The pictures in the data below are to be omitted; all else must be duplicated exactly.

----- DATA EXTRACT

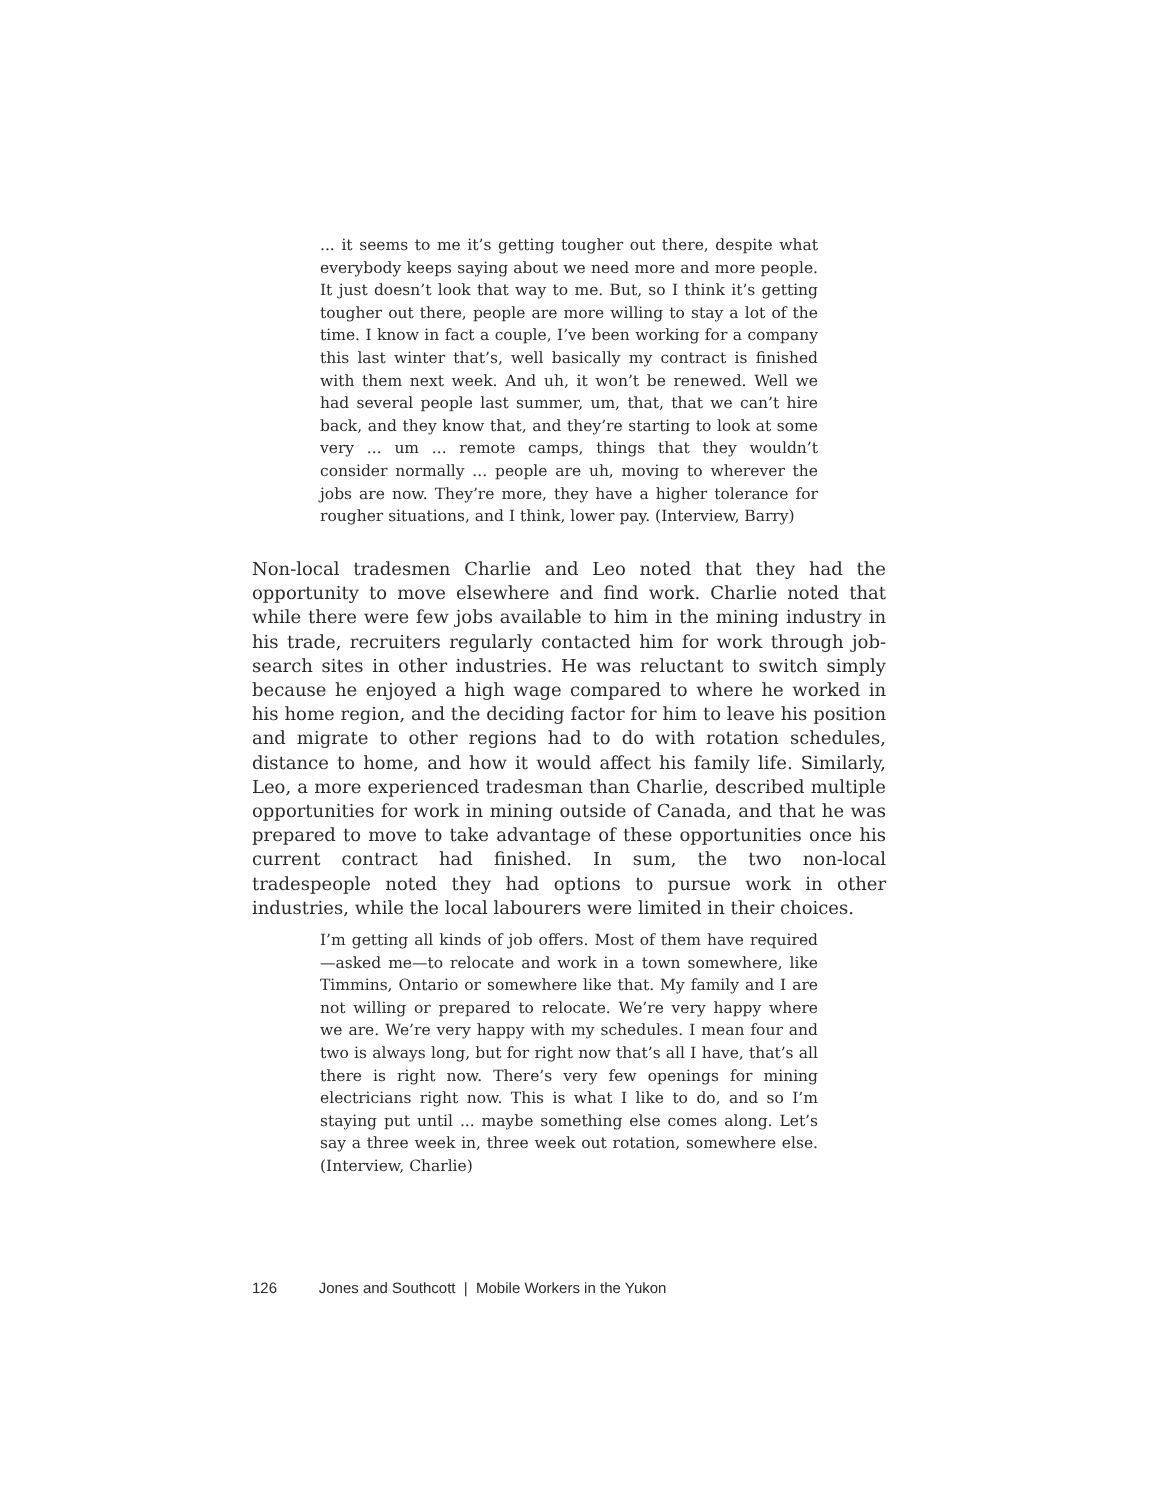... it seems to me it’s getting tougher out there, despite what everybody keeps saying about we need more and more people. It just doesn’t look that way to me. But, so I think it’s getting tougher out there, people are more willing to stay a lot of the time. I know in fact a couple, I’ve been working for a company this last winter that’s, well basically my contract is finished with them next week. And uh, it won’t be renewed. Well we had several people last summer, um, that, that we can’t hire back, and they know that, and they’re starting to look at some very ... um ... remote camps, things that they wouldn’t consider normally ... people are uh, moving to wherever the jobs are now. They’re more, they have a higher tolerance for rougher situations, and I think, lower pay. (Interview, Barry)
Non-local tradesmen Charlie and Leo noted that they had the opportunity to move elsewhere and find work. Charlie noted that while there were few jobs available to him in the mining industry in his trade, recruiters regularly contacted him for work through job-search sites in other industries. He was reluctant to switch simply because he enjoyed a high wage compared to where he worked in his home region, and the deciding factor for him to leave his position and migrate to other regions had to do with rotation schedules, distance to home, and how it would affect his family life. Similarly, Leo, a more experienced tradesman than Charlie, described multiple opportunities for work in mining outside of Canada, and that he was prepared to move to take advantage of these opportunities once his current contract had finished. In sum, the two non-local tradespeople noted they had options to pursue work in other industries, while the local labourers were limited in their choices.
I’m getting all kinds of job offers. Most of them have required—asked me—to relocate and work in a town somewhere, like Timmins, Ontario or somewhere like that. My family and I are not willing or prepared to relocate. We’re very happy where we are. We’re very happy with my schedules. I mean four and two is always long, but for right now that’s all I have, that’s all there is right now. There’s very few openings for mining electricians right now. This is what I like to do, and so I’m staying put until ... maybe something else comes along. Let’s say a three week in, three week out rotation, somewhere else. (Interview, Charlie)
126 Jones and Southcott | Mobile Workers in the Yukon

----------

[RESULT OF THE EXERCISE]
... it seems to me it’s getting tougher out there, despite what everybody keeps saying about we need more and more people. It just doesn’t look that way to me. But, so I think it’s getting tougher out there, people are more willing to stay a lot of the time. I know in fact a couple, I’ve been working for a company this last winter that’s, well basically my contract is finished with them next week. And uh, it won’t be renewed. Well we had several people last summer, um, that, that we can’t hire back, and they know that, and they’re starting to look at some very ... um ... remote camps, things that they wouldn’t consider normally ... people are uh, moving to wherever the jobs are now. They’re more, they have a higher tolerance for rougher situations, and I think, lower pay. (Interview, Barry)
Non-local tradesmen Charlie and Leo noted that they had the opportunity to move elsewhere and find work. Charlie noted that while there were few jobs available to him in the mining industry in his trade, recruiters regularly contacted him for work through job-search sites in other industries. He was reluctant to switch simply because he enjoyed a high wage compared to where he worked in his home region, and the deciding factor for him to leave his position and migrate to other regions had to do with rotation schedules, distance to home, and how it would affect his family life. Similarly, Leo, a more experienced tradesman than Charlie, described multiple opportunities for work in mining outside of Canada, and that he was prepared to move to take advantage of these opportunities once his current contract had finished. In sum, the two non-local tradespeople noted they had options to pursue work in other industries, while the local labourers were limited in their choices.
I’m getting all kinds of job offers. Most of them have required—asked me—to relocate and work in a town somewhere, like Timmins, Ontario or somewhere like that. My family and I are not willing or prepared to relocate. We’re very happy where we are. We’re very happy with my schedules. I mean four and two is always long, but for right now that’s all I have, that’s all there is right now. There’s very few openings for mining electricians right now. This is what I like to do, and so I’m staying put until ... maybe something else comes along. Let’s say a three week in, three week out rotation, somewhere else. (Interview, Charlie)
126 Jones and Southcott | Mobile Workers in the Yukon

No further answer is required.